Launderette. Buanderie.
She sit up, confused. The bed squeaks.
How did I know that? That was French, wasn’t it? How did I know that was what it’s called? I must have seen it on the sign…must have guessed the pronunciation.
Seventh on the left.
What was that? That wasn’t just something I saw on a sign.
She settles back into bed only very nervously, and plays over the day’s events in her head.
I’m going to have to be careful about Jeremy. If he talks to me at work, the girls are going to want to know if he’s my birth family, and that phrasing will tip him off that something is wrong. Nah, he won’t talk to me. He was so embarrassed to realise that I worked at the strip club he visits so often…he’d never talk to me first. And if the girls notice that one of their regulars is suddenly shy around the bar-back…I’ll suggest that he has a crush on me! That’s plausible, right?
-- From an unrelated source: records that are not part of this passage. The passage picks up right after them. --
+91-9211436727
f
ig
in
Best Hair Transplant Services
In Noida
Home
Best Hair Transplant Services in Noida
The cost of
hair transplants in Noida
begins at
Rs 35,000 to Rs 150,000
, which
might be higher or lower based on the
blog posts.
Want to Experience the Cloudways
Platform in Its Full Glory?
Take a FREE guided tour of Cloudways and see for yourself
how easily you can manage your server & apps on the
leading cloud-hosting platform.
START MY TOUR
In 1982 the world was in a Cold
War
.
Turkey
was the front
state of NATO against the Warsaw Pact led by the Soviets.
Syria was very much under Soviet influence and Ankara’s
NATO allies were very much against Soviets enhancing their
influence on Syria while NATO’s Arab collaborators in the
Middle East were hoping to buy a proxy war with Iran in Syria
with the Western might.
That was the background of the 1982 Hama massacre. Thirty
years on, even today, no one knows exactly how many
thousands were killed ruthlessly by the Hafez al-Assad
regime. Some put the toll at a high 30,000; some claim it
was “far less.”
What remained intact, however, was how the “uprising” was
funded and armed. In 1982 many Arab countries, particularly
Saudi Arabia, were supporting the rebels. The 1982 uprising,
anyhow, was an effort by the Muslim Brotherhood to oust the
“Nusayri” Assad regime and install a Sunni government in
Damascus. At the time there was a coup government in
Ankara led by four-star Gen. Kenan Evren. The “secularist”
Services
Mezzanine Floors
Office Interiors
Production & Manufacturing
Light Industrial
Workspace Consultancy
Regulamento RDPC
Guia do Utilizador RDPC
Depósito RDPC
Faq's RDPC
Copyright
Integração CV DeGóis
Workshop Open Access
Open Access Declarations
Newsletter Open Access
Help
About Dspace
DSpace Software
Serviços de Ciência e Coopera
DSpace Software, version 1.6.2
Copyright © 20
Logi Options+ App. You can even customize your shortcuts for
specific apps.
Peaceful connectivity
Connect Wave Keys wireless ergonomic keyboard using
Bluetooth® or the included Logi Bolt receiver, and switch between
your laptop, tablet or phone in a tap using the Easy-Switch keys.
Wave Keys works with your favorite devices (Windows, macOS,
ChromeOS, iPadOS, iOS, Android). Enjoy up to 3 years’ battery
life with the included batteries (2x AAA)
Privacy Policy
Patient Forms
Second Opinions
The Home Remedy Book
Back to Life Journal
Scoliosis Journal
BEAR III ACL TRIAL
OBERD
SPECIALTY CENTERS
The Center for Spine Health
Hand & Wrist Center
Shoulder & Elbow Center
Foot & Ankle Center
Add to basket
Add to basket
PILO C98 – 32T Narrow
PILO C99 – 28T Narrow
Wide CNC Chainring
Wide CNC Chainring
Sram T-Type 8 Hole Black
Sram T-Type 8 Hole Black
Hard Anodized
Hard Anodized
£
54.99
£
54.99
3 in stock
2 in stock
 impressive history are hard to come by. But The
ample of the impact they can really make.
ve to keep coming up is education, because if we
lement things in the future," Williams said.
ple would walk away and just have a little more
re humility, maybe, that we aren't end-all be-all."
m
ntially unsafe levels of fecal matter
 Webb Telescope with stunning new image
And no way it could backfire…if they confront him about it, he’ll deny it, which will just make them believe it more. Even if he tells them he’s my cousin and he’s uncomfortable seeing me there, they’ll just mock his double standards until he leaves…except that then the girls might mention ‘birth family’ again…
I’ll just ignore him, and hope he ignores me back. The cultural norms here seem to suggest that he’d want to avoid any sort of confrontation just as much or more than I would.
Leah flips over in bed, and it creaks again. She stops moving with a sigh.
Problems for another day.
*
Leah wakes up to bright sunshine through her window, and the distant smell of sizzling cured meats. Curious, she gets up and goes downstairs, following her nose.
“What’s for breakfast?” she asks, peering into the frying pan.
“Bacon and French toast. Ready in a few minutes, but there’s fruit on the table if you want something right away.” The mother gestures to the dining room, and Leah goes out and takes a seat at the table, looking through the bowl of unrecognisable fruits.
“Pears are ripe,” the father says, not looking up from the newspaper in front of him, where he is working on one of the number puzzles. He reaches over blindly and rolls one to her.
Leah catches it. “Thanks dad,” she says, taking a bite, then freezing dead.
“Not ripe?” he asks, looking up above his glasses. “Too ripe?”
Leah shakes her head. “It’s fine,” she murmurs, taking a bite and chewing the unfamiliar fruit. “It’s perfect.”
“Glad to hear it.” He returns to his paper. “Want to set the table?”
Leah nods numbly, getting up to go to the kitchen and opening the cupboard to the left of the sink, grabbing three plates. She looks at the plates in her hand, wondering how she knew they’d be in that particular cupboard.
“He’s making you set the table?” her mother asks, shaking her head. “Well then you can get first pick of the goods. What do you prefer, crispy or soft?” She holds up two strips of bacon in a pair of metal tongs, cooked to different degrees.
Leah can’t think clearly. “Crispy, I guess.”
Her mother sets three strips on her plate, and two of the strange golden slices of bread. “Ask your father what he wants.”
Leah walks into the dining room and sets her plate down. “Crispy or soft?”
“Crispy, and make sure the toast isn’t too cooked,” her father says, finishing up the last box of the number puzzle and pushing the paper aside. “Perfect timing.”
Leah carries the plate back in, fills it up, and sets it down on the table in front of him. Her mother follows in with her own plate, and takes an apple from the bowl.
“Go ahead, dig in, it’ll only get cold.”
Leah stares at the strange food, takes a few steadying breaths, and eats breakfast with her family.